-- Fragmento proporcionado --
····················

06.02.2009

A los gitanos... ¿quién los quiere?

Por Ana Isabel Espinosa

Cuando media Europa lloraba lágrimas de sangre por el genocidio nazi, ellos rescataban a sus vivos y partían, como siempre, poseedores de la libertad sobre los lomos de sus animales. Fueron tan diezmados y aún más perseguidos que homosexuales, judíos, apátridas e izquierdistas, pero no parece reservarles el recuerdo sino olvido y más olvido.  

Hace poco se celebró la conmemoración a todas las víctimas del holocausto nazi, pero no estuvieron presentes, como casi siempre, porque se les relegó a un lugar donde les tapase el olvido y su presencia no molestase y poco importó que niños gitanos fuesen usados a miles como conejillos de indias en experimentos inhumanos o que los muros ensangrentados de Dachau o Sachsenhausen  supiesen de los muchos romaníes asesinados y torturados.

No importa que del millón de gitanos que vivían en Europa antes de la Segunda Gran Guerra Mundial,  un número mayor a 200.000 murieran durante el holocausto, y no nos importa porque nuestros genes de supervivientes de batallas por el territorio, de gobiernos y reyes racistas y perpetuadores de su poder, está consensuado y alimentado a base de minorías fáciles de eliminar, minorías que molestaban con su diferente apariencia, sin credo o con supersticiones diabólicas, a nuestros ignorantes ojos.

Hay muchos que podrían decirnos, lo bueno que es en política tener una cabeza de turco en todo momento, para echarle la culpa cuando algo no nos va bien, por ejemplo la economía.

····················

-- Datos disponibles --
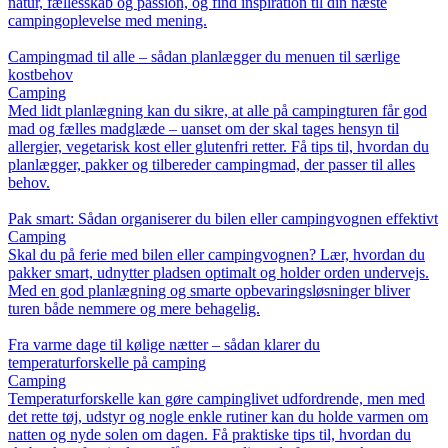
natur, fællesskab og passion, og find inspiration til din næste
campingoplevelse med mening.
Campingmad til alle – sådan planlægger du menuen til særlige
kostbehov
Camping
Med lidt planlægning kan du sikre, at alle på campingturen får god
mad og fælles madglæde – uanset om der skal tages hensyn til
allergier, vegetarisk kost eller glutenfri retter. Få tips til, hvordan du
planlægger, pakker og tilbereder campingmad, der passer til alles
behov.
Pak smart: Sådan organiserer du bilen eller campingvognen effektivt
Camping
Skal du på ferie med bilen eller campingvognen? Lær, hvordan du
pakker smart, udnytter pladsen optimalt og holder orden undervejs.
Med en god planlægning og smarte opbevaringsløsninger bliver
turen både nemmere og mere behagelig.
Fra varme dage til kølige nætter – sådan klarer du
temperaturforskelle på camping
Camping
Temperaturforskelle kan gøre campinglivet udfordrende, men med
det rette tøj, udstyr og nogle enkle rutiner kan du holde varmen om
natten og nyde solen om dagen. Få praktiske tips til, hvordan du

····················

-- Detalles del ejercicio --
Cita del texto sobre los gitanos el pasaje que abre con las palabras que contienen "Por Ana Isabel" y cierra con "asesinados y torturados.".

-- Solución del ejercicio --
Por Ana Isabel Espinosa

Cuando media Europa lloraba lágrimas de sangre por el genocidio nazi, ellos rescataban a sus vivos y partían, como siempre, poseedores de la libertad sobre los lomos de sus animales. Fueron tan diezmados y aún más perseguidos que homosexuales, judíos, apátridas e izquierdistas, pero no parece reservarles el recuerdo sino olvido y más olvido.  

Hace poco se celebró la conmemoración a todas las víctimas del holocausto nazi, pero no estuvieron presentes, como casi siempre, porque se les relegó a un lugar donde les tapase el olvido y su presencia no molestase y poco importó que niños gitanos fuesen usados a miles como conejillos de indias en experimentos inhumanos o que los muros ensangrentados de Dachau o Sachsenhausen  supiesen de los muchos romaníes asesinados y torturados.